╭─ Given entries

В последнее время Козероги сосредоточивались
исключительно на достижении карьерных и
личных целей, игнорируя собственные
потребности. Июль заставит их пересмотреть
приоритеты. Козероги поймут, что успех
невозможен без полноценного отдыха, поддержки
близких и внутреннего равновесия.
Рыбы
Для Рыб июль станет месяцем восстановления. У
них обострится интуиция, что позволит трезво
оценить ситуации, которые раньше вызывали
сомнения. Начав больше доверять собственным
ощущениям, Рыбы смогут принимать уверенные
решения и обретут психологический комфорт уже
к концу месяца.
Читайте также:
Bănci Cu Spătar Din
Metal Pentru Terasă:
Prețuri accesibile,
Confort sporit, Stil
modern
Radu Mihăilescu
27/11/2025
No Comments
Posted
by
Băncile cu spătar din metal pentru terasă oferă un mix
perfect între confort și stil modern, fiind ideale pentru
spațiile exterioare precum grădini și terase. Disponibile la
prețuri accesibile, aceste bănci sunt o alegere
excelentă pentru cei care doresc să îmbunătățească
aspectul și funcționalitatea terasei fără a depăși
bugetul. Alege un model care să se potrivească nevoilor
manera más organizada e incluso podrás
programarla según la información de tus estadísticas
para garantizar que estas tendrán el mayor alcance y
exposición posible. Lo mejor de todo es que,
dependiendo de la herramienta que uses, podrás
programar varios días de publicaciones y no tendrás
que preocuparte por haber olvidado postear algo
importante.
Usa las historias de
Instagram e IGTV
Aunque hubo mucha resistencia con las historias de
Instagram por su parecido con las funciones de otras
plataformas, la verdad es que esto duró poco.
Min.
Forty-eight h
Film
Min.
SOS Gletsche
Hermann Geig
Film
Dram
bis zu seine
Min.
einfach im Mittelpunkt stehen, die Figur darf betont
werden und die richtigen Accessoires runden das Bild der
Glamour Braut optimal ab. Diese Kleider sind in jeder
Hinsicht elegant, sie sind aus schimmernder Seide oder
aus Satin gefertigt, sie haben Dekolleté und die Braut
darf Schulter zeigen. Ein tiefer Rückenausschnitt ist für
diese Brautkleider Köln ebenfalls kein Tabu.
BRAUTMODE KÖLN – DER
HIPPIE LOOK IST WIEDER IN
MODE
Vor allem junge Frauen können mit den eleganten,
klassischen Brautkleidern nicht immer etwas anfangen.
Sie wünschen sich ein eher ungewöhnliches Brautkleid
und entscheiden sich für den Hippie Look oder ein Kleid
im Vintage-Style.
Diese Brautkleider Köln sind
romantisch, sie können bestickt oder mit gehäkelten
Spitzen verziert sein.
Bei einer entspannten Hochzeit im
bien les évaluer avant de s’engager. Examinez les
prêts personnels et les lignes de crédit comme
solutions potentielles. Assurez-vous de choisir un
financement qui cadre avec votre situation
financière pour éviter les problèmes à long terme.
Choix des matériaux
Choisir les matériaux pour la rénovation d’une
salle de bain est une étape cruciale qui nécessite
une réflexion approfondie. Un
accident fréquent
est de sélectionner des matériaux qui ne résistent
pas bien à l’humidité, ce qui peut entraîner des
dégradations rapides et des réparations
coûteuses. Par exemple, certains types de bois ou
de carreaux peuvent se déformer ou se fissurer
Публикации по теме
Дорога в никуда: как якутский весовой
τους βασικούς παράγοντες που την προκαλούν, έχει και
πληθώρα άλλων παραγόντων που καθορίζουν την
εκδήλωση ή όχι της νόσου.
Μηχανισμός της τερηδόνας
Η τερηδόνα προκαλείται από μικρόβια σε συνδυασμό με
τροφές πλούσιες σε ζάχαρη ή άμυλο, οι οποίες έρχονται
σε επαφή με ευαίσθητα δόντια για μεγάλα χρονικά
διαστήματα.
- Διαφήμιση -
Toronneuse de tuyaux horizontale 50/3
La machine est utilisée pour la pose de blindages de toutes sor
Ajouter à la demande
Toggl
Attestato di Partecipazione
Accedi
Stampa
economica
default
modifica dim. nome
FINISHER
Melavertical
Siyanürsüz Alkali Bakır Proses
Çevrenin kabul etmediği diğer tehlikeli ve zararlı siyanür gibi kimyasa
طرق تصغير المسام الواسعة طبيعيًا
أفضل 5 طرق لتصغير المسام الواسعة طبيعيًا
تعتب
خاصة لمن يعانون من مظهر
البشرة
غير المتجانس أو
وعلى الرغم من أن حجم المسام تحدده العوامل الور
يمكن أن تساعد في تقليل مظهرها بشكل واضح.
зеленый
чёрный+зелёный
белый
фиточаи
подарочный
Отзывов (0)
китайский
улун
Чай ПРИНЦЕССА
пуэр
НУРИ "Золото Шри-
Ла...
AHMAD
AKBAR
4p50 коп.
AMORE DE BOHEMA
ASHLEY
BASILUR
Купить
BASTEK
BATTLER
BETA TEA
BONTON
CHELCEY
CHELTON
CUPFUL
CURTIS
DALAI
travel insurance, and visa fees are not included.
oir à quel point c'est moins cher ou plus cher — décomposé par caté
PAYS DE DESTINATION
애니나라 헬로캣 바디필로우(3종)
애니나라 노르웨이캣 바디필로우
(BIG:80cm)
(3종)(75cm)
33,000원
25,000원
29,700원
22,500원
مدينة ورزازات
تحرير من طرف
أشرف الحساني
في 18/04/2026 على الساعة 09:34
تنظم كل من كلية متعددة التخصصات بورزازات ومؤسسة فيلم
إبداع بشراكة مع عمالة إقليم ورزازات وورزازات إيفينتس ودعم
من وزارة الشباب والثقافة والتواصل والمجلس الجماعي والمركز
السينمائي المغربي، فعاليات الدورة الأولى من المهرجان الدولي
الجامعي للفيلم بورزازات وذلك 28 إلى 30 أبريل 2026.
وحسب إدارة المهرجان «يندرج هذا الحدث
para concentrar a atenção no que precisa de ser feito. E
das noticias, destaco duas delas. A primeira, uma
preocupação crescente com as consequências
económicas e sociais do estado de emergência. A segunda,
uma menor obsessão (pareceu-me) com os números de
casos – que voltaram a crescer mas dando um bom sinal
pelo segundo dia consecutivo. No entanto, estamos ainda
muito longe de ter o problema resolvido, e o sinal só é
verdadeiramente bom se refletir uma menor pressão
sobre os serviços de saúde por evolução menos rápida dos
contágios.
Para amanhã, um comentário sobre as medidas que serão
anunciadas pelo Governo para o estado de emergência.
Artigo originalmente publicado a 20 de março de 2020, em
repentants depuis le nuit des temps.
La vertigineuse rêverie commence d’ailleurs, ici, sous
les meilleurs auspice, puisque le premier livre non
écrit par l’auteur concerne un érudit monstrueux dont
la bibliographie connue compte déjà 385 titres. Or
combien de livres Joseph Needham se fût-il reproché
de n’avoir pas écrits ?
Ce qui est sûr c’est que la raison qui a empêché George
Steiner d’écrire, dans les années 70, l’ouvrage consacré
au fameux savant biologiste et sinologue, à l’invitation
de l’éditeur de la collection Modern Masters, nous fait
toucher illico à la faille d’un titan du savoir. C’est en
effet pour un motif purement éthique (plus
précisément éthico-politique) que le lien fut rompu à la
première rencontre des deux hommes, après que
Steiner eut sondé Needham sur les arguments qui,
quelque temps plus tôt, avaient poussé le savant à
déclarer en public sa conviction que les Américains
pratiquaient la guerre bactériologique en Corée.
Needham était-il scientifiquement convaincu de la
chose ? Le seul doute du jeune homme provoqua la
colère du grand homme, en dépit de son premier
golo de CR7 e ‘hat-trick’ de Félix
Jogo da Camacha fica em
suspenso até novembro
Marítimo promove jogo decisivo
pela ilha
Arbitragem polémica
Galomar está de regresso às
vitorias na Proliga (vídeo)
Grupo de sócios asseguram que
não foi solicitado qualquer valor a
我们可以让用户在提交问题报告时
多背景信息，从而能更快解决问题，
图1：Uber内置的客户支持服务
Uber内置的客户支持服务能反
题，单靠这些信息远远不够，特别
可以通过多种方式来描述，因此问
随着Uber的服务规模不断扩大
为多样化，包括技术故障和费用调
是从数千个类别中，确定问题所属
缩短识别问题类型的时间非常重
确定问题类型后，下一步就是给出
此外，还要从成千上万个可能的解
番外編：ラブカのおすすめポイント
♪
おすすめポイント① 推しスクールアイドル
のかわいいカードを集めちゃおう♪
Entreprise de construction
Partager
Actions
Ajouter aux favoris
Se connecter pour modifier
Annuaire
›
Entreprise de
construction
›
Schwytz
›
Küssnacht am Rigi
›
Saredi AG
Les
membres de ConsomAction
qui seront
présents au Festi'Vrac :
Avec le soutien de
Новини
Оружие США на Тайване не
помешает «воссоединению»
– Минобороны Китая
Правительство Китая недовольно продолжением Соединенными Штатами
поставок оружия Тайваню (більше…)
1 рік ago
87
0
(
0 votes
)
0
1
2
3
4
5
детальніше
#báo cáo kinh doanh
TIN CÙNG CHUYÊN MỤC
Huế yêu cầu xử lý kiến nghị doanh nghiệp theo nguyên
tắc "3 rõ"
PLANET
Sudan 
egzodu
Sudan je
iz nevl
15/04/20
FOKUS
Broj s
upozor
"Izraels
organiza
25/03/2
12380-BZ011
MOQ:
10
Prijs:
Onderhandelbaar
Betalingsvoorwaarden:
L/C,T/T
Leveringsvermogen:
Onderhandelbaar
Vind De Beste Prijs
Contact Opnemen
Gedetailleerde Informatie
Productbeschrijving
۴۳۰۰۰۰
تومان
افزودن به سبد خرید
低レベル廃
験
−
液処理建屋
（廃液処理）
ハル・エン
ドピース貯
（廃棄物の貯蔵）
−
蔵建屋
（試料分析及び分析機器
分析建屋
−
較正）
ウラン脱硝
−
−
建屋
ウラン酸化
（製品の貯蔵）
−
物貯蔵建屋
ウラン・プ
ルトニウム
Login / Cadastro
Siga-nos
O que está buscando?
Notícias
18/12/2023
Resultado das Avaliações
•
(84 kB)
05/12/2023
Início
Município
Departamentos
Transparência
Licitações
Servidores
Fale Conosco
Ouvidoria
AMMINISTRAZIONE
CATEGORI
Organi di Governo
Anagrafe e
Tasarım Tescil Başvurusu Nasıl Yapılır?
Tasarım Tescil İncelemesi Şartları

╰─

The required output is the stretch of entries above from the line containing "exposición posible. Lo" through the line containing "bien les évaluer", reproduced exactly.

§ **Response to the task**
exposición posible. Lo mejor de todo es que,
dependiendo de la herramienta que uses, podrás
programar varios días de publicaciones y no tendrás
que preocuparte por haber olvidado postear algo
importante.
Usa las historias de
Instagram e IGTV
Aunque hubo mucha resistencia con las historias de
Instagram por su parecido con las funciones de otras
plataformas, la verdad es que esto duró poco.
Min.
Forty-eight h
Film
Min.
SOS Gletsche
Hermann Geig
Film
Dram
bis zu seine
Min.
einfach im Mittelpunkt stehen, die Figur darf betont
werden und die richtigen Accessoires runden das Bild der
Glamour Braut optimal ab. Diese Kleider sind in jeder
Hinsicht elegant, sie sind aus schimmernder Seide oder
aus Satin gefertigt, sie haben Dekolleté und die Braut
darf Schulter zeigen. Ein tiefer Rückenausschnitt ist für
diese Brautkleider Köln ebenfalls kein Tabu.
BRAUTMODE KÖLN – DER
HIPPIE LOOK IST WIEDER IN
MODE
Vor allem junge Frauen können mit den eleganten,
klassischen Brautkleidern nicht immer etwas anfangen.
Sie wünschen sich ein eher ungewöhnliches Brautkleid
und entscheiden sich für den Hippie Look oder ein Kleid
im Vintage-Style.
Diese Brautkleider Köln sind
romantisch, sie können bestickt oder mit gehäkelten
Spitzen verziert sein.
Bei einer entspannten Hochzeit im
bien les évaluer avant de s’engager. Examinez les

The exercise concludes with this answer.